:: Your task ::
Print exactly the lines below between the line holding "自身经营发展 需要 |" and the line holding "www.cninfo.com.cn", inclusive, and nothing more.

※ ※ ※

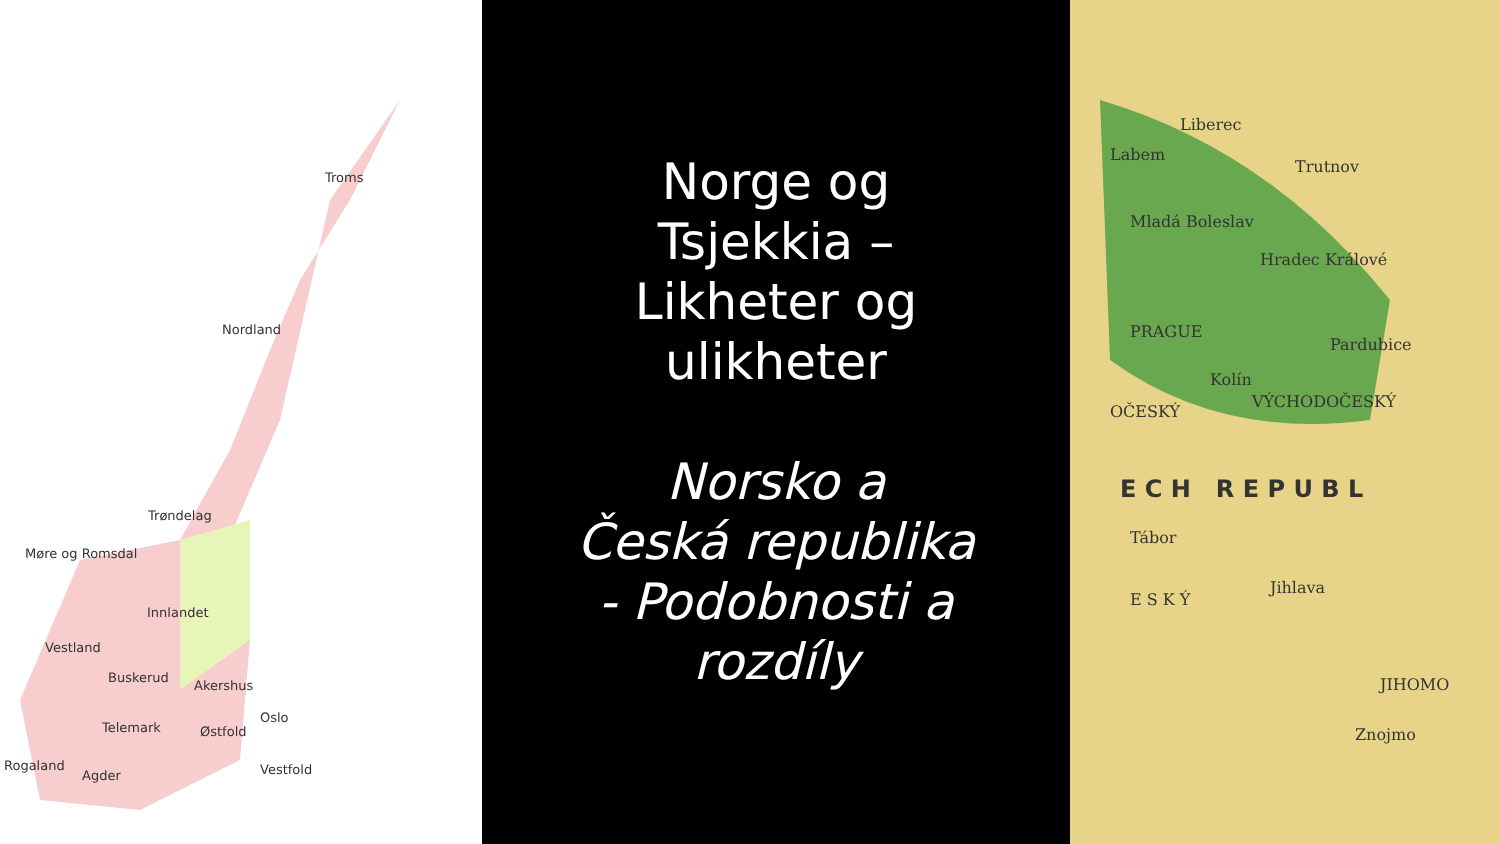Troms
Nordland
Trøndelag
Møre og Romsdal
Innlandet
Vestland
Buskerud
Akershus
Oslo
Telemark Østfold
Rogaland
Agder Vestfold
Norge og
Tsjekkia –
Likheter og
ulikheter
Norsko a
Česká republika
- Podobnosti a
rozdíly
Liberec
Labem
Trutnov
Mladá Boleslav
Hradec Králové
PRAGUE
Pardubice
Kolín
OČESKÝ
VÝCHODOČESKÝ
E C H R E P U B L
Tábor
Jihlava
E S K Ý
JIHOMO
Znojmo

※ ※ ※

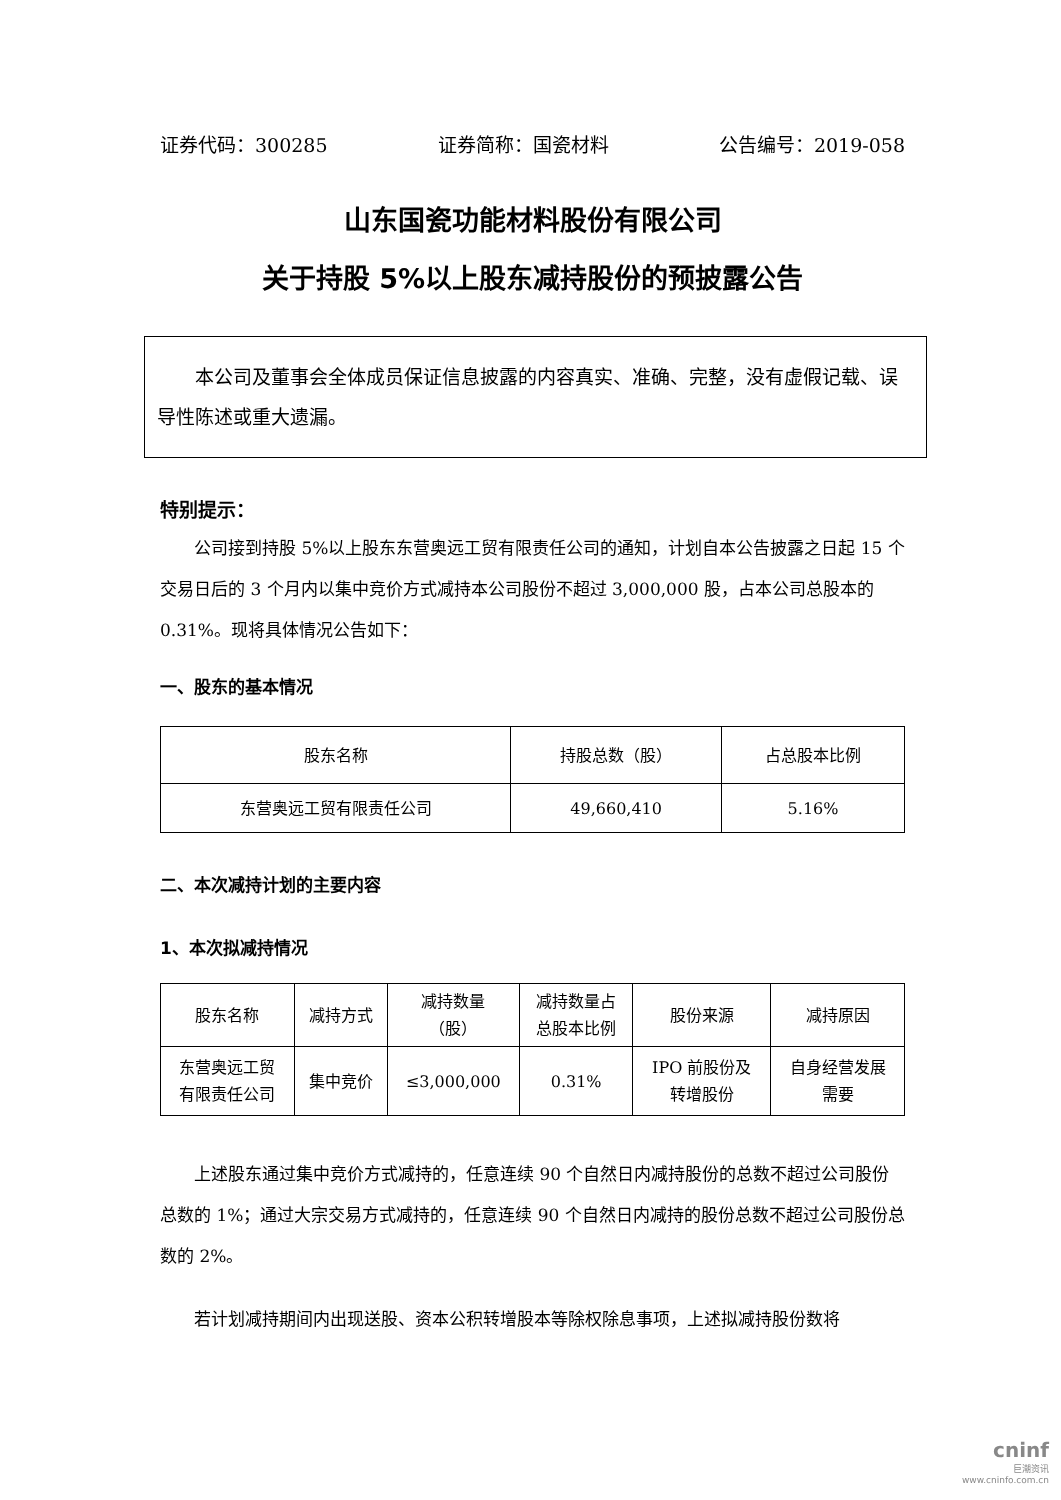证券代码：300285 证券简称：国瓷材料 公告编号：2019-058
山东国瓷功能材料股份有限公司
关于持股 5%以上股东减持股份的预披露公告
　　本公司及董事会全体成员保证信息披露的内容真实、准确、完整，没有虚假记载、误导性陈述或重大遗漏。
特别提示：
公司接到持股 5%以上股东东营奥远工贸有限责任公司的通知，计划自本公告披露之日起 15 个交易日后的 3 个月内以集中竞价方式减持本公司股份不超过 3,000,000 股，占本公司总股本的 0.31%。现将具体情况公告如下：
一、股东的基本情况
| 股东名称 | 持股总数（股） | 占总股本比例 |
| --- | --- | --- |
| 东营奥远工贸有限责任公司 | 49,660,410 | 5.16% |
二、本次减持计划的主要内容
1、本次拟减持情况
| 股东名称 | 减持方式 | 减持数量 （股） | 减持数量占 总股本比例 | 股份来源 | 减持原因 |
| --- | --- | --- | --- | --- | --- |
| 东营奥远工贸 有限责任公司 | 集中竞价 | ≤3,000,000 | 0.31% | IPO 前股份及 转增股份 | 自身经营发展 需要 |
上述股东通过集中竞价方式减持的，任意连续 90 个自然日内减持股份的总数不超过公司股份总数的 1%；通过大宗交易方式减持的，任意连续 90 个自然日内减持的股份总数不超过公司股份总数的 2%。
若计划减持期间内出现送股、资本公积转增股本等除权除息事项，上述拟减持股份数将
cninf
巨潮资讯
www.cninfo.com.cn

※ ※ ※

:: Answer section ::
| 东营奥远工贸 有限责任公司 | 集中竞价 | ≤3,000,000 | 0.31% | IPO 前股份及 转增股份 | 自身经营发展 需要 |
上述股东通过集中竞价方式减持的，任意连续 90 个自然日内减持股份的总数不超过公司股份总数的 1%；通过大宗交易方式减持的，任意连续 90 个自然日内减持的股份总数不超过公司股份总数的 2%。
若计划减持期间内出现送股、资本公积转增股本等除权除息事项，上述拟减持股份数将
cninf
巨潮资讯
www.cninfo.com.cn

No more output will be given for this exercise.